Opinion, by Michael Royster

RIO DE JANEIRO, BRAZIL – No, the Curmudgeon was not in Brazil on April Fools Day, 1964, but he’s here now and has been observing the peculiar form of remembering that day, the first in power of the Brazilian military after the coup d’état carried out March 31st. Many have remarked on the strangeness of having no date on which to celebrate the end of the dictatorship.

Michael Royster, aka The Curmudgeon.
Michael Royster, aka The Curmudgeon.

The end of Portuguese rule is celebrated on September 7th; the end of the imperial monarchy is celebrated on November 15th; but people can’t agree on when to celebrate democracy succeeding the military dictatorship. Many people like to consider early 1985, when Tancredo Neves was elected President, and his Vice President José Sarney took office.

But that election was indirect, done by a docile Congress stacked with military appointed members. Back in 1983 and 1984, the “diretas já” election campaign had brought millions of demonstrators out on the streets, but the campaign was, in the end, unsuccessful.

Even before that, in late 1979, the Congress passed an amnesty law, covering all “political” or “electoral” crimes committed between 1961 and August 1979. Some, if not most, of these crimes had been committed by the military. That amnesty statute, which under different circumstances might have been celebrated, is now under fierce attack from those wishing to uncover what happened in the dungeons of Brazil.

The new Federal Constitution, a civilian constitution prepared by a civilian constituent assembly, was proclaimed on October 5, 1988—why not use that date to commemorate? We may as well ask why it is that almost no one in the US remembers on what date the U.S. Constitution was proclaimed (September 17, 1787).

Or, perhaps, you could choose November 15, 1989, the first time since 1960 that Brazilians could go to the polls to elect a President. In the event, however, no candidate received a majority of votes, so there was a runoff election where the people voted in Fernando Collor de Mello — who was subsequently impeached. Not a good role model.
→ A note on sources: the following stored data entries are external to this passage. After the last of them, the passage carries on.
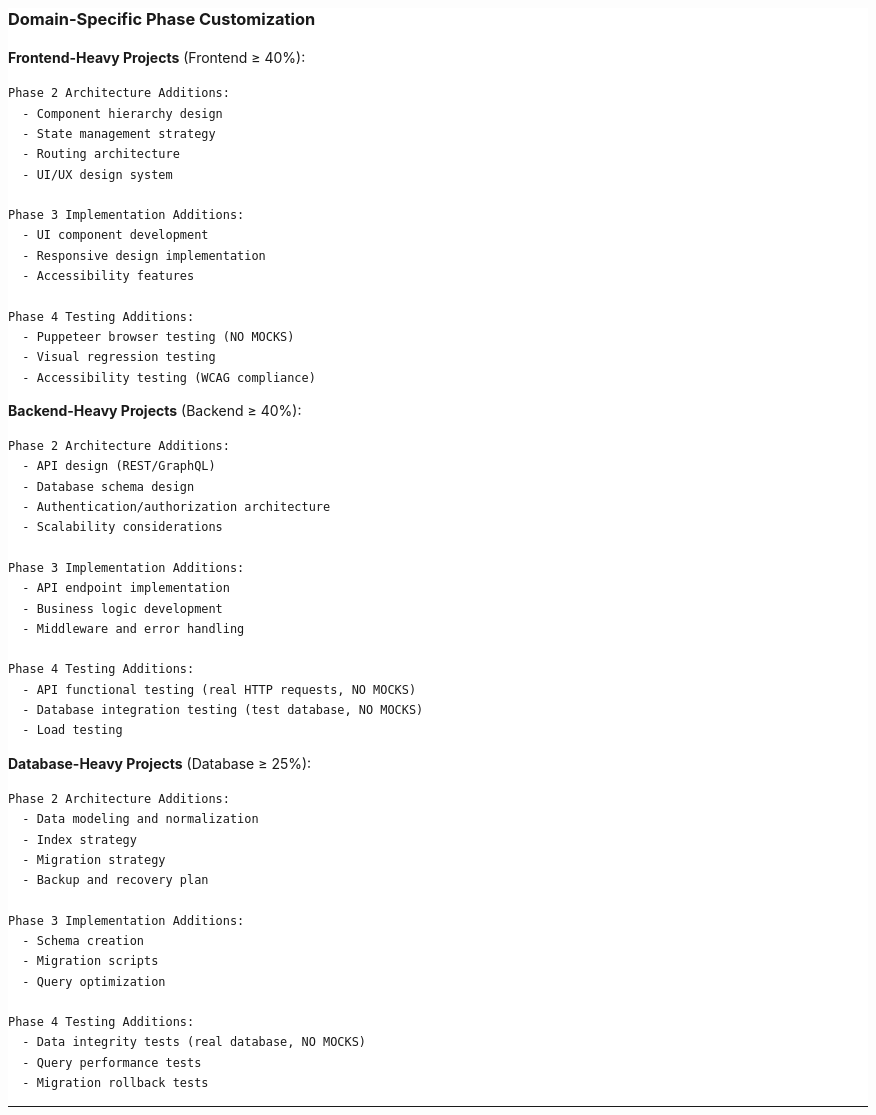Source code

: ### Domain-Specific Phase Customization

**Frontend-Heavy Projects** (Frontend ≥ 40%):
```
Phase 2 Architecture Additions:
  - Component hierarchy design
  - State management strategy
  - Routing architecture
  - UI/UX design system

Phase 3 Implementation Additions:
  - UI component development
  - Responsive design implementation
  - Accessibility features

Phase 4 Testing Additions:
  - Puppeteer browser testing (NO MOCKS)
  - Visual regression testing
  - Accessibility testing (WCAG compliance)
```

**Backend-Heavy Projects** (Backend ≥ 40%):
```
Phase 2 Architecture Additions:
  - API design (REST/GraphQL)
  - Database schema design
  - Authentication/authorization architecture
  - Scalability considerations

Phase 3 Implementation Additions:
  - API endpoint implementation
  - Business logic development
  - Middleware and error handling

Phase 4 Testing Additions:
  - API functional testing (real HTTP requests, NO MOCKS)
  - Database integration testing (test database, NO MOCKS)
  - Load testing
```

**Database-Heavy Projects** (Database ≥ 25%):
```
Phase 2 Architecture Additions:
  - Data modeling and normalization
  - Index strategy
  - Migration strategy
  - Backup and recovery plan

Phase 3 Implementation Additions:
  - Schema creation
  - Migration scripts
  - Query optimization

Phase 4 Testing Additions:
  - Data integrity tests (real database, NO MOCKS)
  - Query performance tests
  - Migration rollback tests
```

---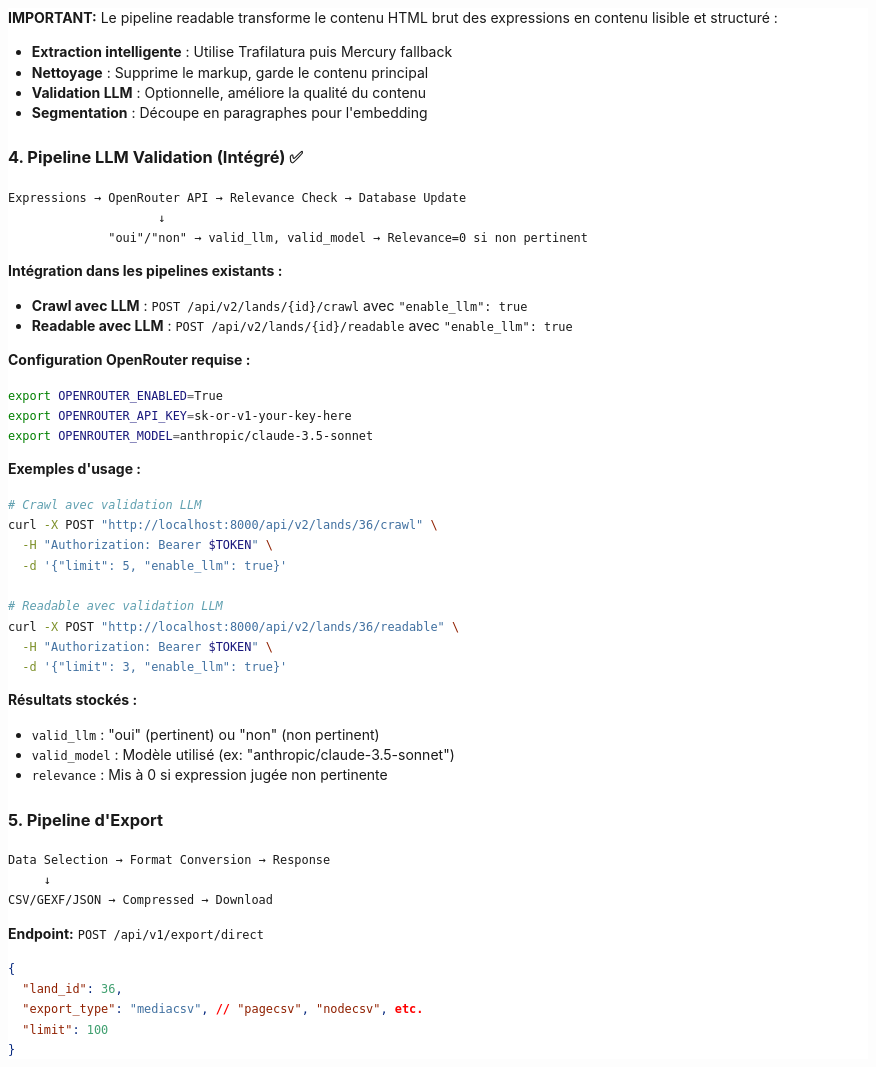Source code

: **IMPORTANT:** Le pipeline readable transforme le contenu HTML brut des expressions en contenu lisible et structuré :
- **Extraction intelligente** : Utilise Trafilatura puis Mercury fallback
- **Nettoyage** : Supprime le markup, garde le contenu principal
- **Validation LLM** : Optionnelle, améliore la qualité du contenu
- **Segmentation** : Découpe en paragraphes pour l'embedding

### 4. Pipeline LLM Validation (Intégré) ✅
```
Expressions → OpenRouter API → Relevance Check → Database Update
                     ↓
              "oui"/"non" → valid_llm, valid_model → Relevance=0 si non pertinent
```

**Intégration dans les pipelines existants :**
- **Crawl avec LLM** : `POST /api/v2/lands/{id}/crawl` avec `"enable_llm": true`
- **Readable avec LLM** : `POST /api/v2/lands/{id}/readable` avec `"enable_llm": true`

**Configuration OpenRouter requise :**
```bash
export OPENROUTER_ENABLED=True
export OPENROUTER_API_KEY=sk-or-v1-your-key-here
export OPENROUTER_MODEL=anthropic/claude-3.5-sonnet
```

**Exemples d'usage :**
```bash
# Crawl avec validation LLM
curl -X POST "http://localhost:8000/api/v2/lands/36/crawl" \
  -H "Authorization: Bearer $TOKEN" \
  -d '{"limit": 5, "enable_llm": true}'

# Readable avec validation LLM  
curl -X POST "http://localhost:8000/api/v2/lands/36/readable" \
  -H "Authorization: Bearer $TOKEN" \
  -d '{"limit": 3, "enable_llm": true}'
```

**Résultats stockés :**
- `valid_llm` : "oui" (pertinent) ou "non" (non pertinent)
- `valid_model` : Modèle utilisé (ex: "anthropic/claude-3.5-sonnet")
- `relevance` : Mis à 0 si expression jugée non pertinente

### 5. Pipeline d'Export
```
Data Selection → Format Conversion → Response
     ↓
CSV/GEXF/JSON → Compressed → Download
```

**Endpoint:** `POST /api/v1/export/direct`
```json
{
  "land_id": 36,
  "export_type": "mediacsv", // "pagecsv", "nodecsv", etc.
  "limit": 100
}
```
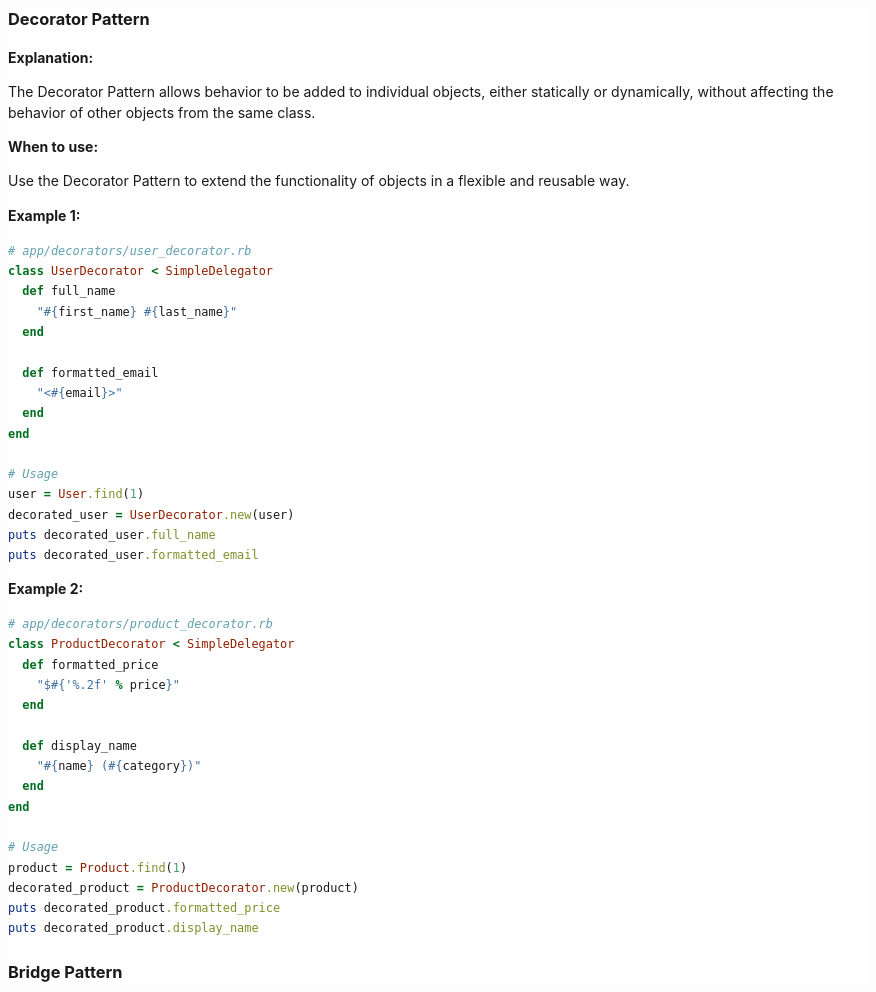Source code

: ### Decorator Pattern

**Explanation:**

The Decorator Pattern allows behavior to be added to individual objects, either statically or dynamically, without affecting the behavior of other objects from the same class.

**When to use:**

Use the Decorator Pattern to extend the functionality of objects in a flexible and reusable way.

**Example 1:**

```ruby
# app/decorators/user_decorator.rb
class UserDecorator < SimpleDelegator
  def full_name
    "#{first_name} #{last_name}"
  end

  def formatted_email
    "<#{email}>"
  end
end

# Usage
user = User.find(1)
decorated_user = UserDecorator.new(user)
puts decorated_user.full_name
puts decorated_user.formatted_email
```

**Example 2:**

```ruby
# app/decorators/product_decorator.rb
class ProductDecorator < SimpleDelegator
  def formatted_price
    "$#{'%.2f' % price}"
  end

  def display_name
    "#{name} (#{category})"
  end
end

# Usage
product = Product.find(1)
decorated_product = ProductDecorator.new(product)
puts decorated_product.formatted_price
puts decorated_product.display_name
```

### Bridge Pattern
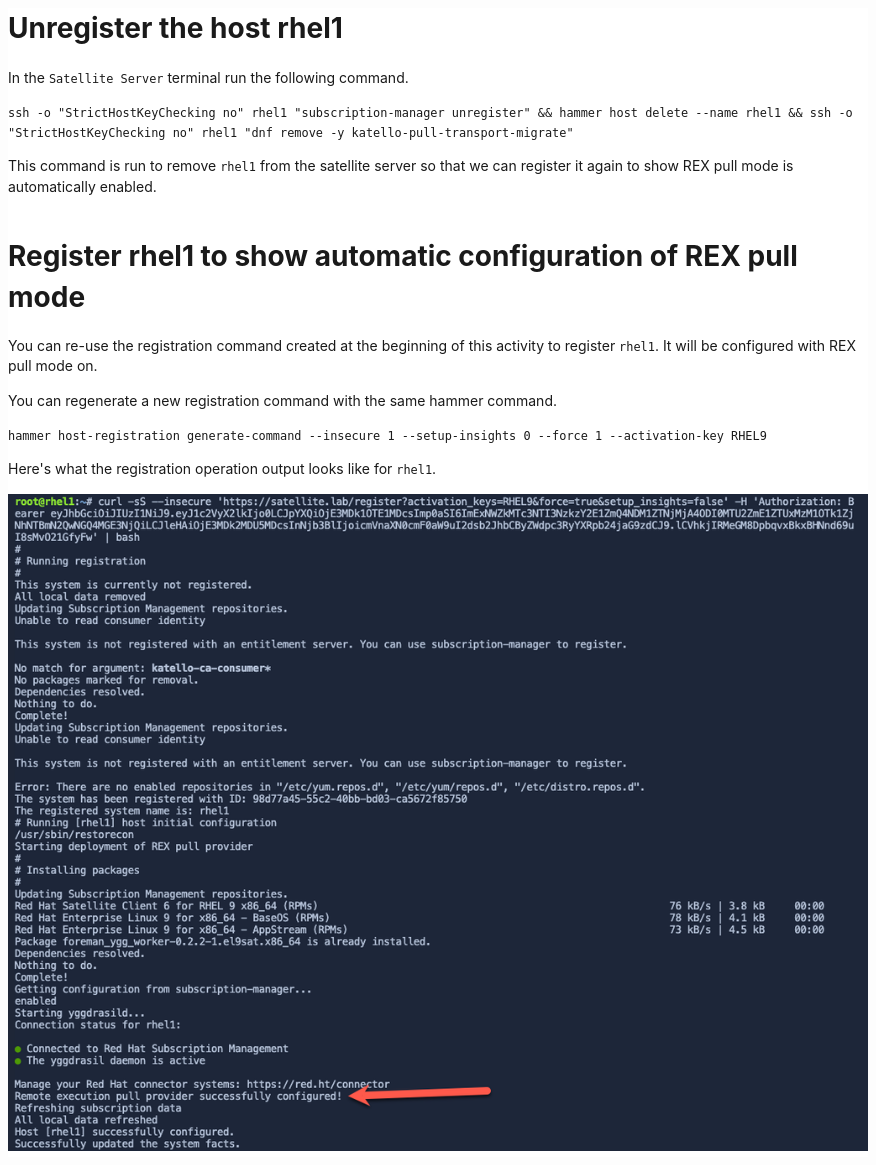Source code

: Unregister the host rhel1
==================================================================================================
In the `Satellite Server` terminal run the following command.

```
ssh -o "StrictHostKeyChecking no" rhel1 "subscription-manager unregister" && hammer host delete --name rhel1 && ssh -o "StrictHostKeyChecking no" rhel1 "dnf remove -y katello-pull-transport-migrate"
```

This command is run to remove `rhel1` from the satellite server so that we can register it again to show REX pull mode is automatically enabled.

Register rhel1 to show automatic configuration of REX pull mode
==================================================================================================
You can re-use the registration command created at the beginning of this activity to register `rhel1`. It will be configured with REX pull mode on.

You can regenerate a new registration command with the same hammer command.

```
hammer host-registration generate-command --insecure 1 --setup-insights 0 --force 1 --activation-key RHEL9
```

Here's what the registration operation output looks like for `rhel1`.

![rex pull](../assets/rexpullrhel1auto.png)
Pretty much everyone is in agreement that, after General Figueiredo succeeded to the presidency in 1979, political life began to improve in Brazil. But he was never very popular, perhaps because of his generally pugnacious attitude. He is widely quoted as having said, in 1979, “I’m going to turn this country into a democracy and anyone who opposes me will be arrested and crushed.” Not a good role model.

So, Brazilians now use the date of March 31st to remember when life became unhappy for almost everyone on the left side of the political spectrum. For some few, it’s reminiscent of “Schadenfreude”, feeling happy over someone else’s troubles: “Boy, am I glad we don’t have that any more!” For some few others, it’s almost the equally untranslatable “saudades”, fond remembrances: “Ah, those were the days!”

But of course it’s neither of those. Rather, it’s morphed into a way for Brazilians to remind themselves that yes, there really was a military dictatorship, which did both good and evil, and which petered out over time, never (we fervently hope) to return.

The Curmudgeon salutes, in this context, President Dilma. She was tortured, but she has never tried to dine out on that politically. Her words and her attitude as President, on this year’s historic occasion, as in prior years, are those of a stateswoman, not a partisan.

Michael Royster, aka THE CURMUDGEON first saw Rio forty-plus years ago, fetched up on these shores exactly 36 years ago, still loves it, notwithstanding being a charter member of the most persecuted minority in (North) America today, the WASPs (google it!)(get over it!)